- Texto proporcionado
Las brisas repolitizadoras se convirtieron en huracanes en el mes de septiembre con la conmemoración de los 40 años del golpe a Salvador Allende, que generó una oleada de programas de TV con alto rating, declaraciones y tomas de posición de la clase política, removiendo las entrañas de un país que se debía un encuentro frontal con su pasado reciente.
Paradójicamente, esta suerte de renacer del interés por la política contrasta con la actual campaña presidencial que, precisamente, destiñe de color político. Los contenidos poco importan y parecen irremediablemente reemplazados por las emociones; los debates entre candidatos y candidatas en medios masivos llegaron tarde y dejaron gusto a poco.

- Instrucciones de la tarea
¿Puedes transcribir literalmente, del texto proporcionado, el fragmento que va desde "Las brisas repolitizadoras" hasta "gusto a poco."?

- Ítems del conjunto
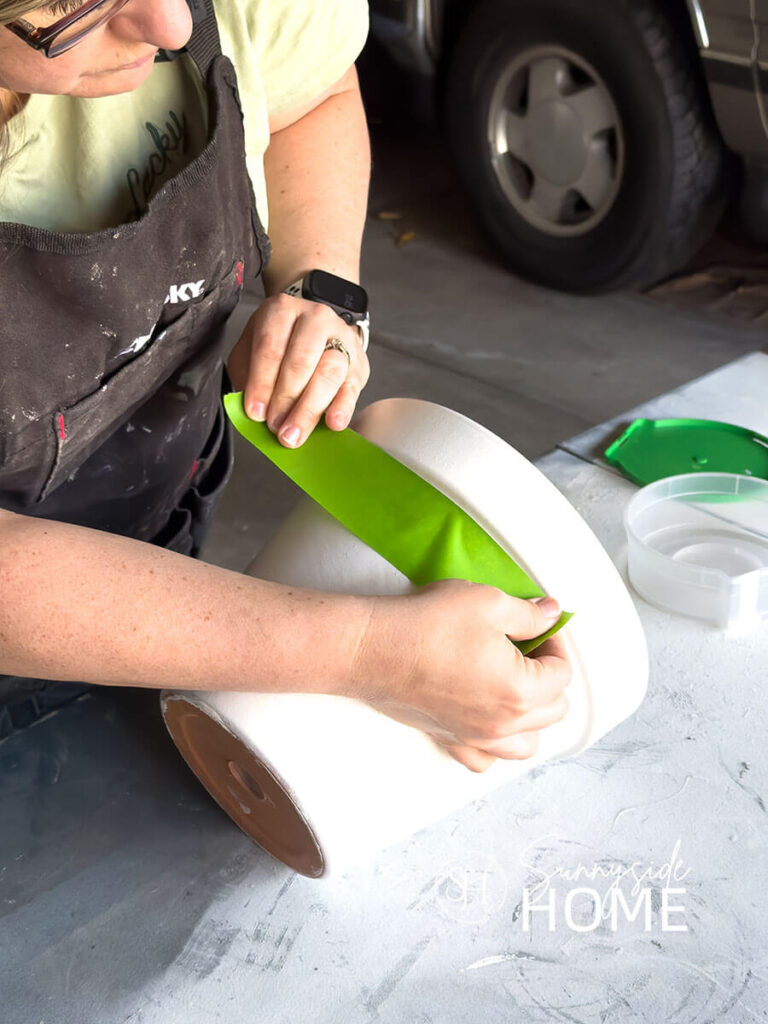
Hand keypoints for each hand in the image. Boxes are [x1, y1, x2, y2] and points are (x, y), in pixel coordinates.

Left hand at [227, 293, 369, 447]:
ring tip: (295, 434)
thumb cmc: (279, 343)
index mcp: (282, 311)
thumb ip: (248, 376)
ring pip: (328, 373)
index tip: (255, 412)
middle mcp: (315, 319)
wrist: (314, 330)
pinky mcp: (358, 363)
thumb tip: (253, 412)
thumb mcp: (251, 349)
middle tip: (275, 427)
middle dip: (286, 399)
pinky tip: (333, 423)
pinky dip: (342, 408)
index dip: (262, 383)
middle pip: (301, 361)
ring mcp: (341, 339)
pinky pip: (351, 388)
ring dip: (309, 409)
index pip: (271, 348)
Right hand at [350, 580, 571, 772]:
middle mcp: (503, 724)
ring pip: (527, 744)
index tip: (539, 627)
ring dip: (532, 717)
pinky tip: (489, 718)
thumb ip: (528, 613)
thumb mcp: (488, 603)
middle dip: (548, 678)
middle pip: (552, 710)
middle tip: (528, 649)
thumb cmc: (427, 626)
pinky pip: (486, 760)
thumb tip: (550, 613)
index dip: (555, 644)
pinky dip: (496, 745)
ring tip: (515, 686)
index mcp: (521, 691)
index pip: (562, 674)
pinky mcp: (450, 739)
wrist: (374, 649)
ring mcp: (475, 737)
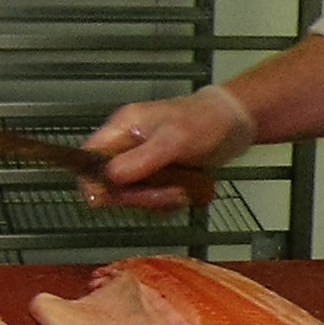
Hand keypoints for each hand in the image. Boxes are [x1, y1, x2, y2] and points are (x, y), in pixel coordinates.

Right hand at [82, 84, 255, 209]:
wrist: (235, 124)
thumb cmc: (206, 122)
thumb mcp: (174, 140)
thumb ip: (141, 160)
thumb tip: (109, 179)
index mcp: (122, 129)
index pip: (88, 158)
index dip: (93, 181)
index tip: (108, 199)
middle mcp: (127, 147)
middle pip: (111, 184)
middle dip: (139, 195)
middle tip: (168, 192)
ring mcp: (143, 163)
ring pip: (133, 196)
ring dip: (158, 200)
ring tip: (182, 190)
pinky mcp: (159, 176)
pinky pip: (153, 200)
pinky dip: (169, 202)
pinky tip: (186, 192)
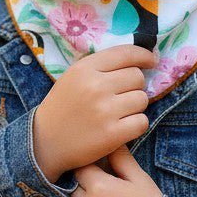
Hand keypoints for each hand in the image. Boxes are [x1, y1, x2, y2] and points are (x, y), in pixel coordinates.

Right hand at [33, 44, 155, 182]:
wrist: (44, 142)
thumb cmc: (63, 106)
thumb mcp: (74, 76)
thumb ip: (101, 66)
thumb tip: (139, 58)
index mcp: (85, 68)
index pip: (126, 53)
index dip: (144, 55)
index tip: (151, 61)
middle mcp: (95, 86)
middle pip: (137, 77)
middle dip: (134, 86)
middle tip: (120, 96)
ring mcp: (105, 111)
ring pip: (143, 99)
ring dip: (135, 106)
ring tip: (118, 113)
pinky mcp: (113, 134)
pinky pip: (142, 122)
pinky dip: (136, 125)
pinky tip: (122, 127)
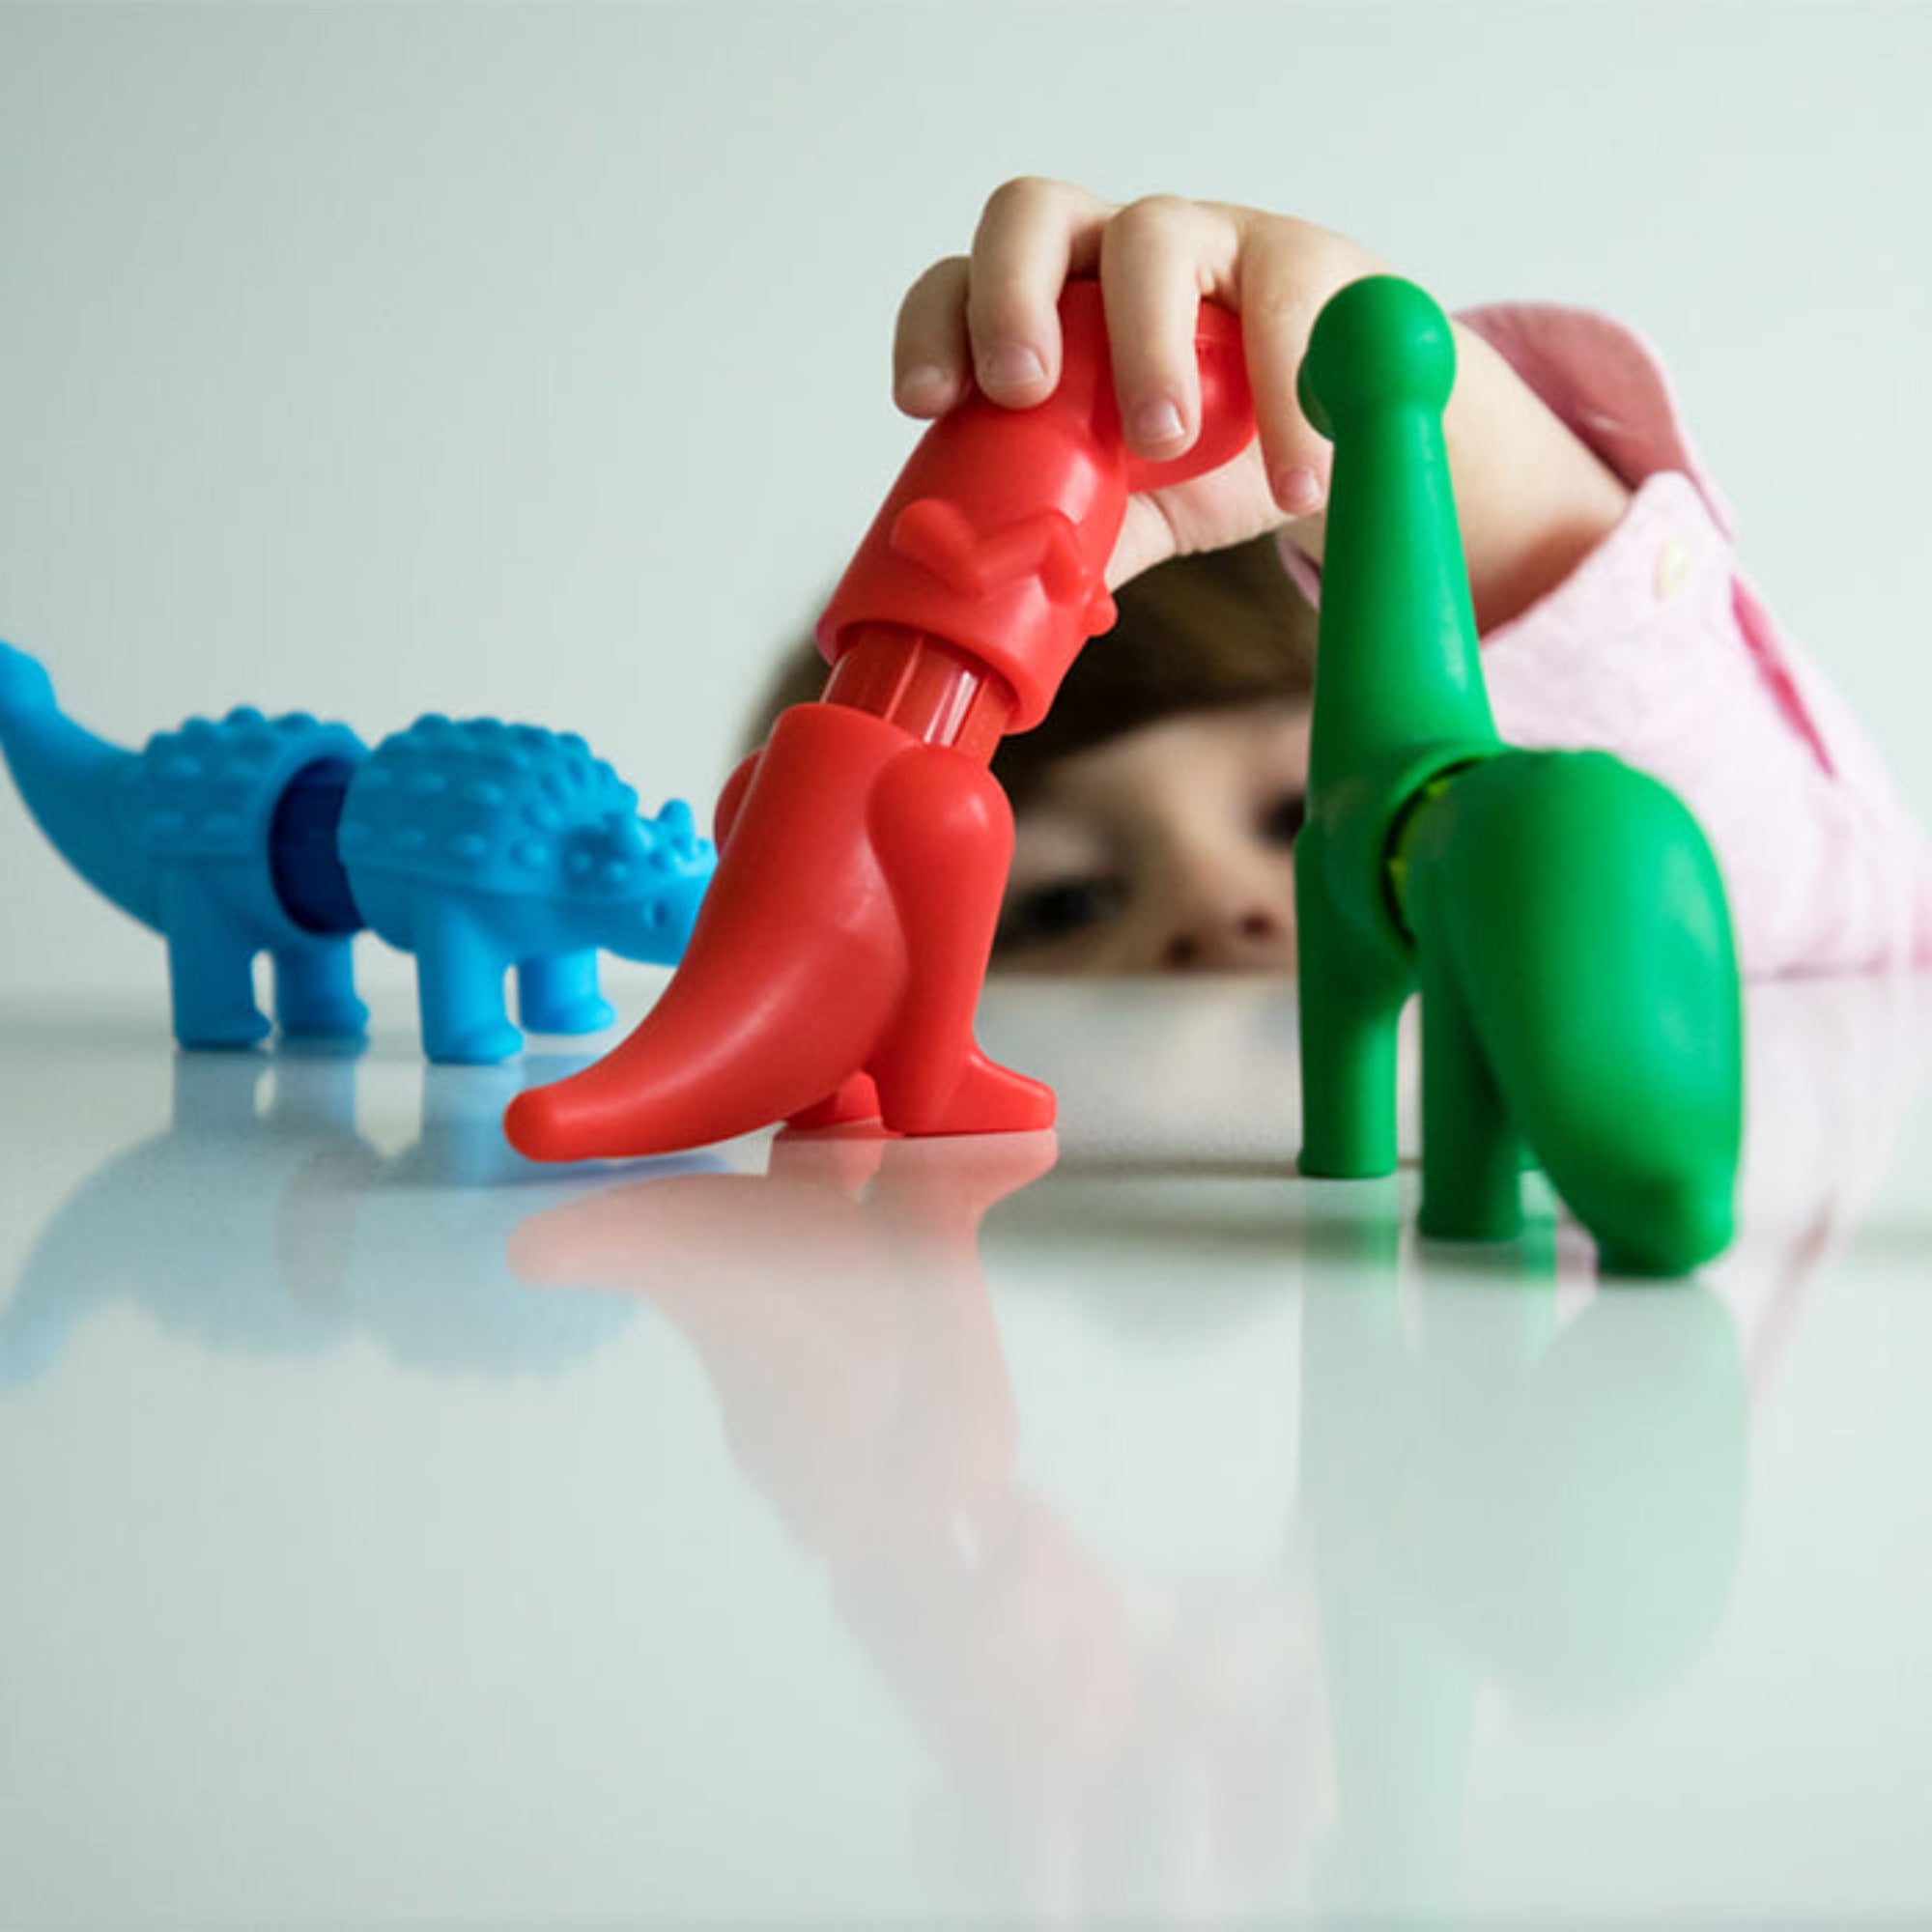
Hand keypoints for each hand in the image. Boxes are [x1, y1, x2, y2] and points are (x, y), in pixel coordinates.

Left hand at [892, 179, 1382, 584]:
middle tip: (1025, 393)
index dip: (932, 331)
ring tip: (1162, 442)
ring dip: (1145, 342)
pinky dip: (1286, 390)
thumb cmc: (1211, 453)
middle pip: (1029, 216)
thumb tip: (1008, 617)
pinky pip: (1285, 295)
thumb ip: (1079, 541)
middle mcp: (1106, 257)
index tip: (927, 405)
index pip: (957, 288)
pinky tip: (1292, 479)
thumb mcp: (1133, 506)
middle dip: (1012, 300)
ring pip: (1149, 234)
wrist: (1337, 439)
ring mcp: (1201, 242)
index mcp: (1044, 313)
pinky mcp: (1296, 258)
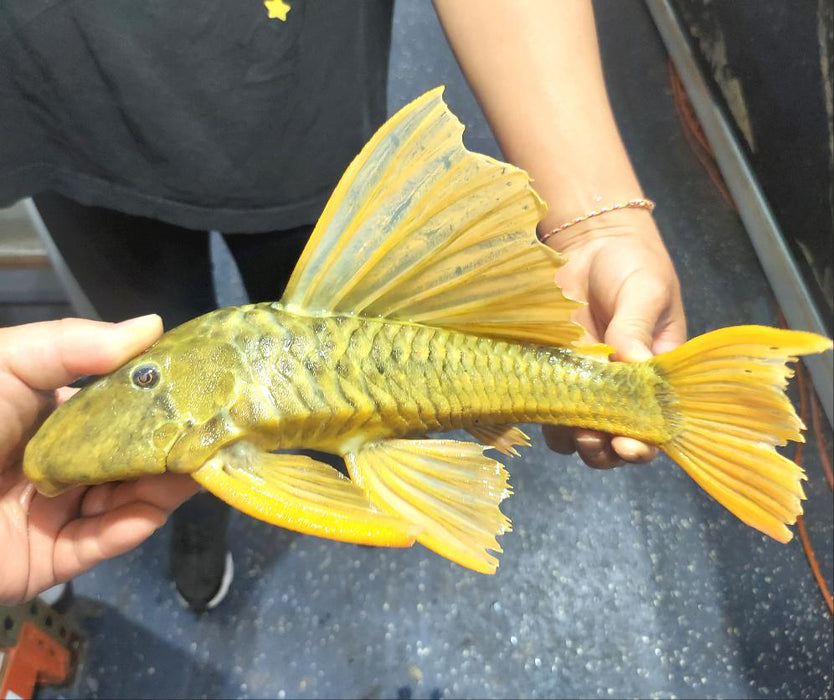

- Resultado de la tarea
Las brisas repolitizadoras se convirtieron en huracanes en el mes de septiembre con la conmemoración de los 40 años del golpe a Salvador Allende, que generó una oleada de programas de TV con alto rating, declaraciones y tomas de posición de la clase política, removiendo las entrañas de un país que se debía un encuentro frontal con su pasado reciente.
Paradójicamente, esta suerte de renacer del interés por la política contrasta con la actual campaña presidencial que, precisamente, destiñe de color político. Los contenidos poco importan y parecen irremediablemente reemplazados por las emociones; los debates entre candidatos y candidatas en medios masivos llegaron tarde y dejaron gusto a poco.